(Saved entries)
━━━
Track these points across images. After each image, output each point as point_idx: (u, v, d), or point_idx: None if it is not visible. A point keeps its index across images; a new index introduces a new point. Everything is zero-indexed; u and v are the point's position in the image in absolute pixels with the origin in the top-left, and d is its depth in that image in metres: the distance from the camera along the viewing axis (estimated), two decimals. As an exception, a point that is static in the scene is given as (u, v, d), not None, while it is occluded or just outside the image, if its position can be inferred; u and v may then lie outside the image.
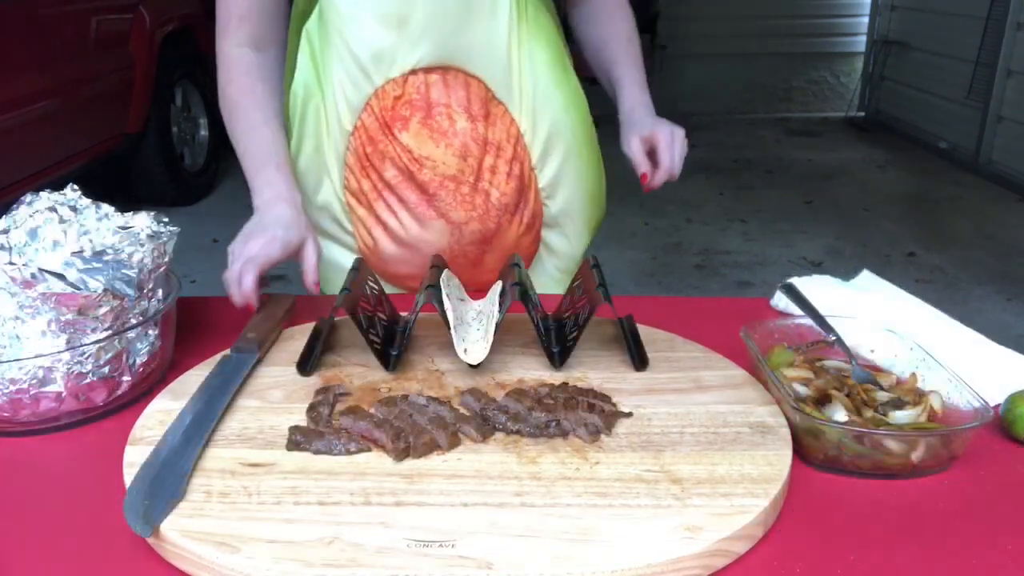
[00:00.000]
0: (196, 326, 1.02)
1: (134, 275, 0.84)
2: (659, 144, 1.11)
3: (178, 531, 0.63)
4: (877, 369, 0.88)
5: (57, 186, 0.90)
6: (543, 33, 1.13)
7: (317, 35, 1.11)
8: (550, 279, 1.27)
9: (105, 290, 0.81)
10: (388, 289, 1.21)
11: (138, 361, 0.85)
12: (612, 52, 1.22)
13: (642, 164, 1.12)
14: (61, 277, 0.80)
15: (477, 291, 1.03)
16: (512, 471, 0.71)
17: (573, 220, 1.24)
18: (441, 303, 0.88)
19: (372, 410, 0.80)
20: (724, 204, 4.67)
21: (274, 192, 1.04)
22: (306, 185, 1.18)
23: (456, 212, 1.15)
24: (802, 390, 0.83)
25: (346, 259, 1.21)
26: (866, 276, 1.14)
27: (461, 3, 1.06)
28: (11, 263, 0.80)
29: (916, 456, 0.74)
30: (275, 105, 1.12)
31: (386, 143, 1.12)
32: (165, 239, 0.89)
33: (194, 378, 0.85)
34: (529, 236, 1.22)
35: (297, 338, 0.95)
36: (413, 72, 1.09)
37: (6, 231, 0.84)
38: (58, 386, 0.80)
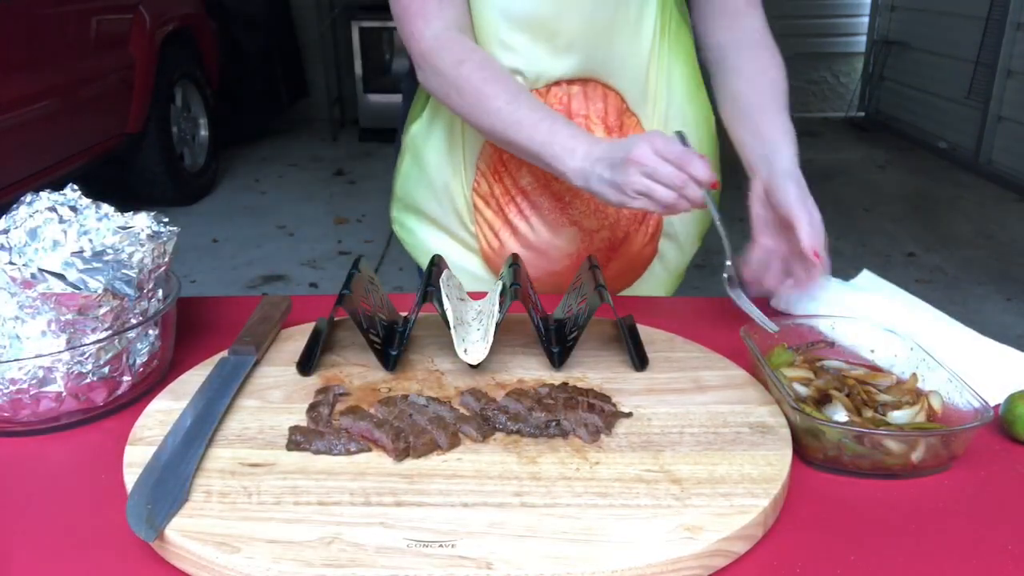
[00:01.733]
0: (196, 326, 1.02)
1: (134, 275, 0.84)
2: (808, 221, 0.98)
3: (178, 531, 0.63)
4: (877, 369, 0.88)
5: (57, 186, 0.90)
6: (682, 49, 1.15)
7: None
8: (658, 283, 1.28)
9: (105, 290, 0.81)
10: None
11: (138, 361, 0.85)
12: (758, 96, 1.10)
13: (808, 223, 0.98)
14: (61, 277, 0.80)
15: None
16: (512, 471, 0.71)
17: (688, 230, 1.25)
18: (441, 303, 0.88)
19: (372, 410, 0.80)
20: (724, 204, 4.64)
21: (590, 138, 0.99)
22: (434, 182, 1.18)
23: (589, 220, 1.16)
24: (802, 390, 0.83)
25: (463, 258, 1.22)
26: (866, 276, 1.14)
27: (609, 19, 1.07)
28: (11, 263, 0.80)
29: (916, 456, 0.74)
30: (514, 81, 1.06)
31: None
32: (165, 239, 0.89)
33: (194, 378, 0.85)
34: (652, 245, 1.23)
35: (296, 338, 0.95)
36: (556, 83, 1.09)
37: (6, 231, 0.84)
38: (58, 386, 0.79)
━━━
▶ _Exercise goal_: Leaving the pictures out, transcribe the entries above exactly as written.

▶ _Answer area_:
Track these points across images. After each image, output each point as point_idx: (u, v, d), or point_idx: None if it is not visible. A point keeps its index across images; a new index introduces a new point. Everything is zero-indexed; u and v are the point's position in the image in absolute pixels with the origin in the top-left, and d is its depth in that image in metres: the distance from the camera along the viewing axis (estimated), two decimals. As an exception, a point that is static in the scene is given as (u, v, d), not None, while it is occluded or just outside the image, if its position can be inferred; u and v may then lie outside the image.
[00:00.000]
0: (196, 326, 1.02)
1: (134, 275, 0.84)
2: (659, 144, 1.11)
3: (178, 531, 0.63)
4: (877, 369, 0.88)
5: (57, 186, 0.90)
6: (543, 33, 1.13)
7: (317, 35, 1.11)
8: (550, 279, 1.27)
9: (105, 290, 0.81)
10: (388, 289, 1.21)
11: (138, 361, 0.85)
12: (612, 52, 1.22)
13: (642, 164, 1.12)
14: (61, 277, 0.80)
15: (477, 291, 1.03)
16: (512, 471, 0.71)
17: (573, 220, 1.24)
18: (441, 303, 0.88)
19: (372, 410, 0.80)
20: (724, 204, 4.67)
21: (274, 192, 1.04)
22: (306, 185, 1.18)
23: (456, 212, 1.15)
24: (802, 390, 0.83)
25: (346, 259, 1.21)
26: (866, 276, 1.14)
27: (461, 3, 1.06)
28: (11, 263, 0.80)
29: (916, 456, 0.74)
30: (275, 105, 1.12)
31: (386, 143, 1.12)
32: (165, 239, 0.89)
33: (194, 378, 0.85)
34: (529, 236, 1.22)
35: (297, 338, 0.95)
36: (413, 72, 1.09)
37: (6, 231, 0.84)
38: (58, 386, 0.80)
[00:01.733]
0: (196, 326, 1.02)
1: (134, 275, 0.84)
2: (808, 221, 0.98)
3: (178, 531, 0.63)
4: (877, 369, 0.88)
5: (57, 186, 0.90)
6: (682, 49, 1.15)
7: None
8: (658, 283, 1.28)
9: (105, 290, 0.81)
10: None
11: (138, 361, 0.85)
12: (758, 96, 1.10)
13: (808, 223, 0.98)
14: (61, 277, 0.80)
15: None
16: (512, 471, 0.71)
17: (688, 230, 1.25)
18: (441, 303, 0.88)
19: (372, 410, 0.80)
20: (724, 204, 4.64)
21: (590, 138, 0.99)
22: (434, 182, 1.18)
23: (589, 220, 1.16)
24: (802, 390, 0.83)
25: (463, 258, 1.22)
26: (866, 276, 1.14)
27: (609, 19, 1.07)
28: (11, 263, 0.80)
29: (916, 456, 0.74)
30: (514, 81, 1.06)
31: None
32: (165, 239, 0.89)
33: (194, 378, 0.85)
34: (652, 245, 1.23)
35: (296, 338, 0.95)
36: (556, 83, 1.09)
37: (6, 231, 0.84)
38: (58, 386, 0.79)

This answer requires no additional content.